WHAT YOU NEED TO DO = In the records below, reproduce exactly the lines from the one containing "6.4 Modalités d’exercice" through the one containing "logement et d’empêcher l’apparition de", both included, and omit the pictures.

RECORDS PROVIDED =
▬▬▬▬▬▬
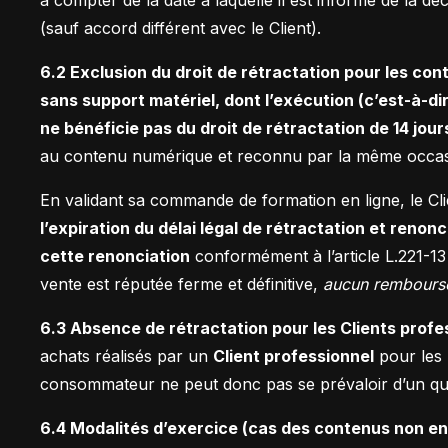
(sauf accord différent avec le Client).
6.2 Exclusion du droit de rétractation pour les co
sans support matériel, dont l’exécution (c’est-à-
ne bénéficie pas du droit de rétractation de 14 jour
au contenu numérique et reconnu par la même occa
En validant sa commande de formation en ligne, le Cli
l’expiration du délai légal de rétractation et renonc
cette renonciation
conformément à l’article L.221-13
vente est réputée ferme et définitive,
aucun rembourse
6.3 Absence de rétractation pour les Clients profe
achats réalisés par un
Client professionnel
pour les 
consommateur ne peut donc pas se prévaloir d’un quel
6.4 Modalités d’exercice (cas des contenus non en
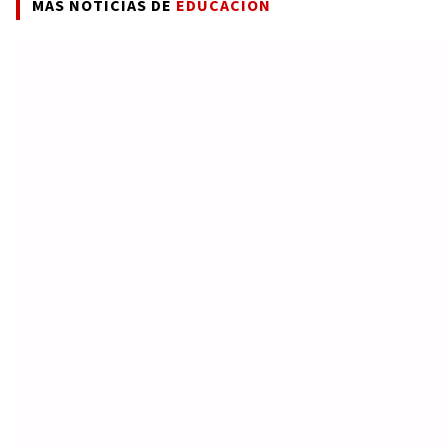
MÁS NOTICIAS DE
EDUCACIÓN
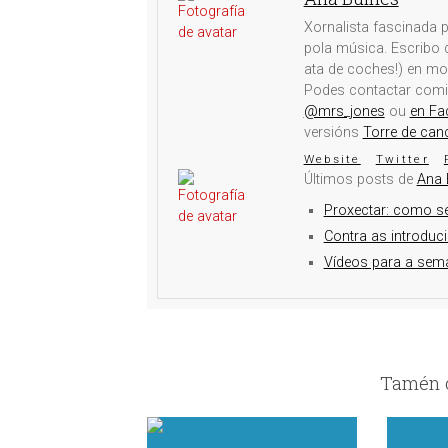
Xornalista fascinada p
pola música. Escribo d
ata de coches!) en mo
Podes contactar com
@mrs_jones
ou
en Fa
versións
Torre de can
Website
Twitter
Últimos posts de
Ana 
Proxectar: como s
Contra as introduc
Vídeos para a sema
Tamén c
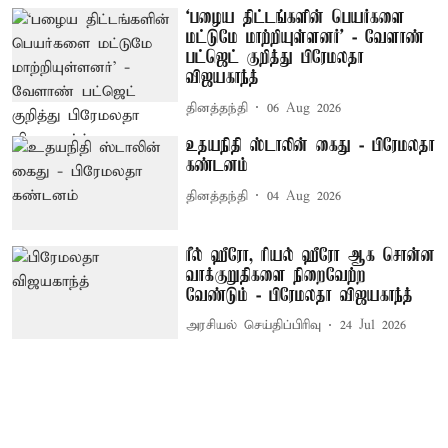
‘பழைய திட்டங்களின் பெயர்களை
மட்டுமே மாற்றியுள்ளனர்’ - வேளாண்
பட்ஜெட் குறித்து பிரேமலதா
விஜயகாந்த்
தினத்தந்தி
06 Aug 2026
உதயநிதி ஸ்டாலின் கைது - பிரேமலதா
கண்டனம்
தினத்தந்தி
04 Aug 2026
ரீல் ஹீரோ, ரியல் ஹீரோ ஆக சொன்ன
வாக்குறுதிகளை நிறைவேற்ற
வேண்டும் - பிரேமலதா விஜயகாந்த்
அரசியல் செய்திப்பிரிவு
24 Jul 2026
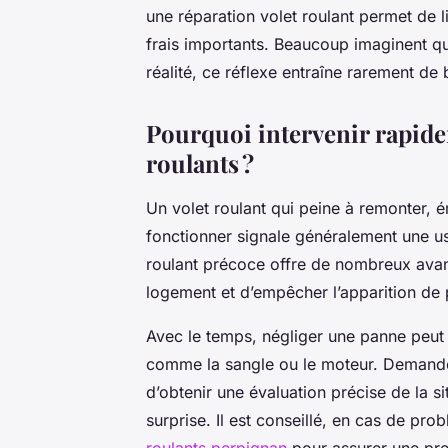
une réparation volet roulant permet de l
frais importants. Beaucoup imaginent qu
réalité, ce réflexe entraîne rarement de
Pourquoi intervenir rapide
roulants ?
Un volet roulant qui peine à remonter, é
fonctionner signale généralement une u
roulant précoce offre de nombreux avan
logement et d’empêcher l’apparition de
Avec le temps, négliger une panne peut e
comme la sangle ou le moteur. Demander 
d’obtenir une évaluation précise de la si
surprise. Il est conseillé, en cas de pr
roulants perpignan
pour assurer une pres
▬▬▬▬▬▬
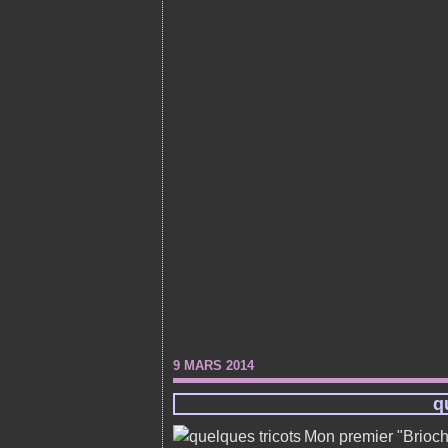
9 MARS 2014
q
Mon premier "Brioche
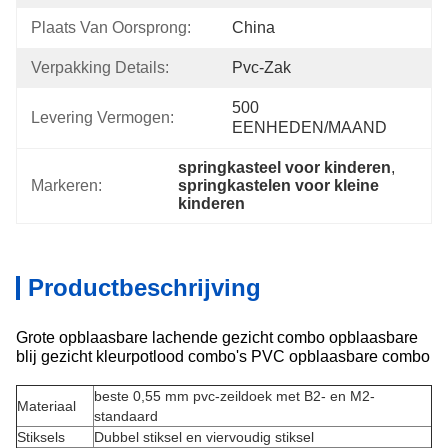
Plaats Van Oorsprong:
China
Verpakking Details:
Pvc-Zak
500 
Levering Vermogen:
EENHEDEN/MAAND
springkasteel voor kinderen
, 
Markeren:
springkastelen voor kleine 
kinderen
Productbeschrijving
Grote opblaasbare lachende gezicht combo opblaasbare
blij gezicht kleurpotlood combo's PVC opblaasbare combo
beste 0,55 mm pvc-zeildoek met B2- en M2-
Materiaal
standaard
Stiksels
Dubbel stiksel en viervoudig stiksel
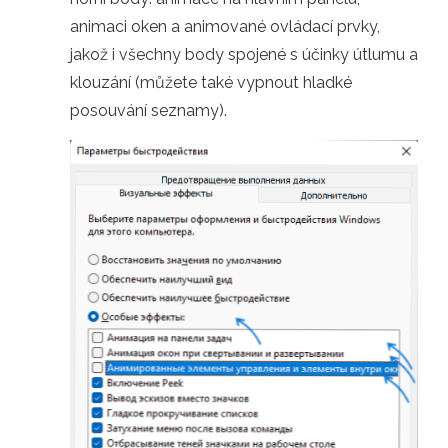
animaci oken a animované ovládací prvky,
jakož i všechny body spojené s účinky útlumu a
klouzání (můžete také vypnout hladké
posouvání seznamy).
▬▬▬▬▬▬
COMPLETED EXERCISE =
6.4 Modalités d’exercice (cas des contenus non en
MÁS NOTICIAS DE
EDUCACIÓN
Xornalista fascinada p
pola música. Escribo d
ata de coches!) en mo
Podes contactar com
@mrs_jones
ou
en Fa
versións
Torre de can
Website
Twitter
Últimos posts de
Ana 
Proxectar: como s
Contra as introduc
Vídeos para a sema
Tamén c
‘பழைய திட்டங்களின் பெயர்களை
மட்டுமே மாற்றியுள்ளனர்’ - வேளாண்
பட்ஜெட் குறித்து பிரேமலதா
விஜயகாந்த்
தினத்தந்தி
06 Aug 2026
உதயநிதி ஸ்டாலின் கைது - பிரேமலதா
கண்டனம்
தினத்தந்தி
04 Aug 2026
ரீல் ஹீரோ, ரியல் ஹீரோ ஆக சொன்ன
வாக்குறுதிகளை நிறைவேற்ற
வேண்டும் - பிரேமலதா விஜயகாந்த்
அரசியல் செய்திப்பிரிவு
24 Jul 2026
une réparation volet roulant permet de l
frais importants. Beaucoup imaginent qu
réalité, ce réflexe entraîne rarement de
Pourquoi intervenir rapide
roulants ?
Un volet roulant qui peine à remonter, é
fonctionner signale généralement une u
roulant précoce offre de nombreux avan
logement et d’empêcher l’apparition de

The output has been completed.